Provinical Offences Act Backgrounder, November 16, 2011.

Two reports released last week show the municipal need for the provincial government to provide greater tools in the collection of Provincial Offences Act (POA) fines.  This was a key “AMO Ask” during the October provincial election.

Law Commission of Ontario

The Law Commission of Ontario has presented its final report on the issue which included the contributions of various municipal representatives.  It’s report entitled, “Modernizing the Provincial Offences Act: A new Framework and Other Reforms” reviewed the procedures for the prosecution of offences under Ontario statues, regulations and municipal by-laws.  Recommendations of particular relevance to municipalities are listed below:

Administrative Monetary Penalties (AMP) and Parking Infractions (Recommendations 10-15)
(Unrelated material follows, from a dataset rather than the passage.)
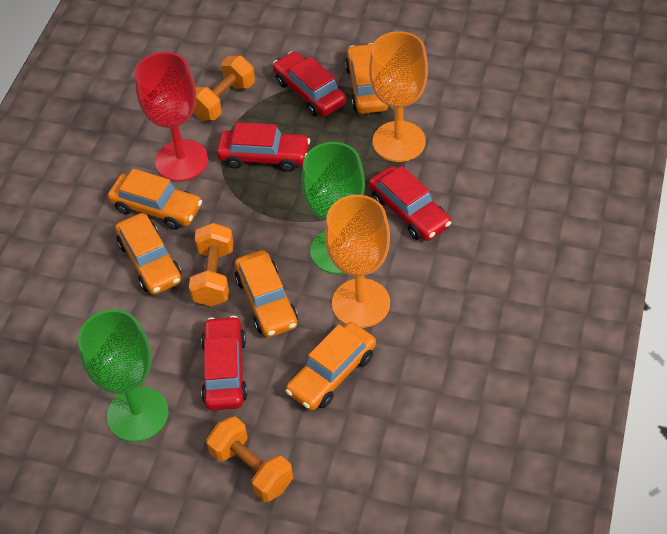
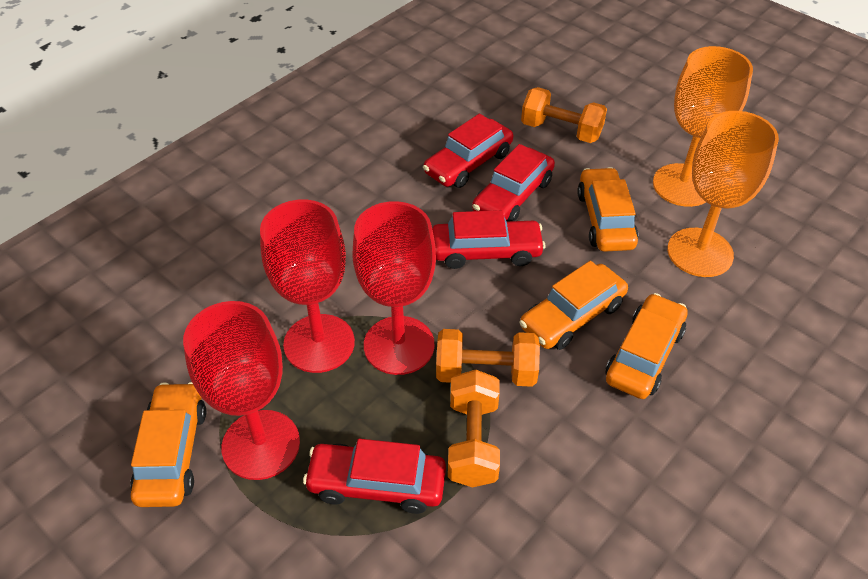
green goblet: [78,309,169,442] [302,142,365,274] = 2 -> none = 0
orange car: [108,169,202,230] [115,213,181,295] [235,250,298,337] [285,322,376,411] [345,43,389,114] = 5 -> [130,382,206,507] [519,261,628,350] [577,167,638,252] [605,293,687,399] = 4
red goblet: [135,52,208,181] = 1 -> [183,301,300,480] [260,199,355,373] [352,201,436,375] = 3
The report suggests that the greater use of Administrative Monetary Penalties (AMPs) as permitted by the Municipal Act could yield greater savings and efficiencies in the court system.  An AMP system generally imposes a fine at the time of infraction (as opposed to a fine which is imposed after a guilty plea or court conviction) and provides for dispute resolution by an independent administrator (rather than a court).

Currently only the Cities of Oshawa and Vaughan use an AMP system.  Vaughan has realised significant streamlining and efficiencies in pursuing this alternative.  The report recommends mandating the broader municipal use of an AMP system after a 3 year delay and amendments to the Municipal Act to include the improper use of disabled parking spaces as an AMP recoverable infraction.  It also suggests exploring using the AMP system for some offences under the Highway Traffic Act.  The Commission concludes that such changes would be constitutional.  AMO will discuss these recommendations with the Ministry of the Attorney General.

Unpaid fines (Recommendations 38, 44)

The report draws attention to a key advocacy issue of AMO.  It notes some of the new enforcement tools granted to municipalities in 2009 but points out, “they may be of limited assistance.”  AMO estimates that $1 million in fines go unpaid each week in Ontario.  The report points out that in the other provinces, agreements with the federal government ensure unpaid fines are deducted from income tax refunds and GST rebates.  It raises concern that such a policy here could affect low-income Ontarians.  The report is silent on the effects of this fine enforcement technique on the low-income populations of Saskatchewan and Alberta where such programs already exist.   

AMO has argued for several years that the efficacy of existing methods of fine enforcement (including refusing vehicle licence plate and driver’s licence renewals) could be greatly improved with better inter-ministry and inter-jurisdictional information sharing.  The report suggests that the full list of recommendations made in 2009 by the POA Streamlining Review be reconsidered for implementation.  AMO looks forward to discussing all improvements to fine enforcement with the Ministry of the Attorney General and other ministries.

Ontario Association of Police Service Boards (OAPSB)

The second report has been prepared by the Ontario Association of Police Service Boards. The OAPSB recommends the Government of Ontario:

  • Provide better data for better decision-making
  • Improve inter-ministry collaboration and information sharing
  • Embrace stakeholders, by holding regular discussion forums and acting on their suggestions
  • Allow courts to assess ability to pay, and offer alternative sentences
  • Provide better “customer” service to those persons paying fines
  • Provide more “carrots and sticks,” including discounts for early fine payment, stiffer late
  • penalties, and payments in accordance with the chronological order of sentencing
  • Help municipalities to follow up on outstanding fines (“ask them, and they might pay”)
  • Institute stronger, meaningful collection sanctions for fine defaulters, including broader driver’s licence and licence plate denial, vehicle impoundment, and garnishment of income tax refunds


AMO will continue to lobby the province for improvements to the fine collection and enforcement system.  It is an issue of fundamental importance to the rule of law and the administration of justice in Ontario.  AMO is encouraged by the Premier’s statements at the August Conference and again recently in the media regarding the government’s commitment to improving fine collection.  AMO President Gary McNamara will be discussing the issue with the Attorney General and the Minister of Municipal Affairs and Housing in the near future.